## YOUR INSTRUCTIONS
Print every line of the rows below verbatim, without any change.

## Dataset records
______________________________
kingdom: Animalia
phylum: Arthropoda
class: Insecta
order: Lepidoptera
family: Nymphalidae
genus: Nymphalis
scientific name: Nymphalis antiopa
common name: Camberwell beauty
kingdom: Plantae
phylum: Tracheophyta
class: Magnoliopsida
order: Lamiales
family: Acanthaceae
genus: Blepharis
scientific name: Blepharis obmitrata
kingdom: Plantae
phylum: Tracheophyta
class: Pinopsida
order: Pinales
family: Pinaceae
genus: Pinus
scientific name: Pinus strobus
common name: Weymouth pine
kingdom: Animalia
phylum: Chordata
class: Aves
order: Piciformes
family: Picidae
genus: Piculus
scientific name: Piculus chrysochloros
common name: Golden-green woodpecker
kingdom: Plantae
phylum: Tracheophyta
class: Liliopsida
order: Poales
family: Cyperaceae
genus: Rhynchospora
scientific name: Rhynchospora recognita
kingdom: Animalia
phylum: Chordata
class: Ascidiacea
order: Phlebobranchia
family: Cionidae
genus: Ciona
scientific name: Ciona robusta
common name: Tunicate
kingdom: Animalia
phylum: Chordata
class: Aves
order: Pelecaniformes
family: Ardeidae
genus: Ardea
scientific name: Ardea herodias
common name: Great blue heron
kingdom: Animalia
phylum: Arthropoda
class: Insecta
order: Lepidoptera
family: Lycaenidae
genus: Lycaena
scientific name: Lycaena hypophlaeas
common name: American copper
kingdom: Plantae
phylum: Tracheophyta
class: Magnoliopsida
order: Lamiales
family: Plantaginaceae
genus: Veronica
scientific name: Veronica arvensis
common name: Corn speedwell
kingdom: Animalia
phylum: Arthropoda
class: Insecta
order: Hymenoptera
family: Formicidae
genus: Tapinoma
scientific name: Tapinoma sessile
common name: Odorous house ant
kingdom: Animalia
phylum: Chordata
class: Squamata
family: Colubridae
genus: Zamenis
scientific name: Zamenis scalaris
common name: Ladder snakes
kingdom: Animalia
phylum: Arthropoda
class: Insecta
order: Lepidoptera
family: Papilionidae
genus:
______________________________
## TASK SOLUTION
kingdom: Animalia
phylum: Arthropoda
class: Insecta
order: Lepidoptera
family: Nymphalidae
genus: Nymphalis
scientific name: Nymphalis antiopa
common name: Camberwell beauty
kingdom: Plantae
phylum: Tracheophyta
class: Magnoliopsida
order: Lamiales
family: Acanthaceae
genus: Blepharis
scientific name: Blepharis obmitrata
kingdom: Plantae
phylum: Tracheophyta
class: Pinopsida
order: Pinales
family: Pinaceae
genus: Pinus
scientific name: Pinus strobus
common name: Weymouth pine
kingdom: Animalia
phylum: Chordata
class: Aves
order: Piciformes
family: Picidae
genus: Piculus
scientific name: Piculus chrysochloros
common name: Golden-green woodpecker
kingdom: Plantae
phylum: Tracheophyta
class: Liliopsida
order: Poales
family: Cyperaceae
genus: Rhynchospora
scientific name: Rhynchospora recognita
kingdom: Animalia
phylum: Chordata
class: Ascidiacea
order: Phlebobranchia
family: Cionidae
genus: Ciona
scientific name: Ciona robusta
common name: Tunicate
kingdom: Animalia
phylum: Chordata
class: Aves
order: Pelecaniformes
family: Ardeidae
genus: Ardea
scientific name: Ardea herodias
common name: Great blue heron
kingdom: Animalia
phylum: Arthropoda
class: Insecta
order: Lepidoptera
family: Lycaenidae
genus: Lycaena
scientific name: Lycaena hypophlaeas
common name: American copper
kingdom: Plantae
phylum: Tracheophyta
class: Magnoliopsida
order: Lamiales
family: Plantaginaceae
genus: Veronica
scientific name: Veronica arvensis
common name: Corn speedwell
kingdom: Animalia
phylum: Arthropoda
class: Insecta
order: Hymenoptera
family: Formicidae
genus: Tapinoma
scientific name: Tapinoma sessile
common name: Odorous house ant
kingdom: Animalia
phylum: Chordata
class: Squamata
family: Colubridae
genus: Zamenis
scientific name: Zamenis scalaris
common name: Ladder snakes
kingdom: Animalia
phylum: Arthropoda
class: Insecta
order: Lepidoptera
family: Papilionidae
genus:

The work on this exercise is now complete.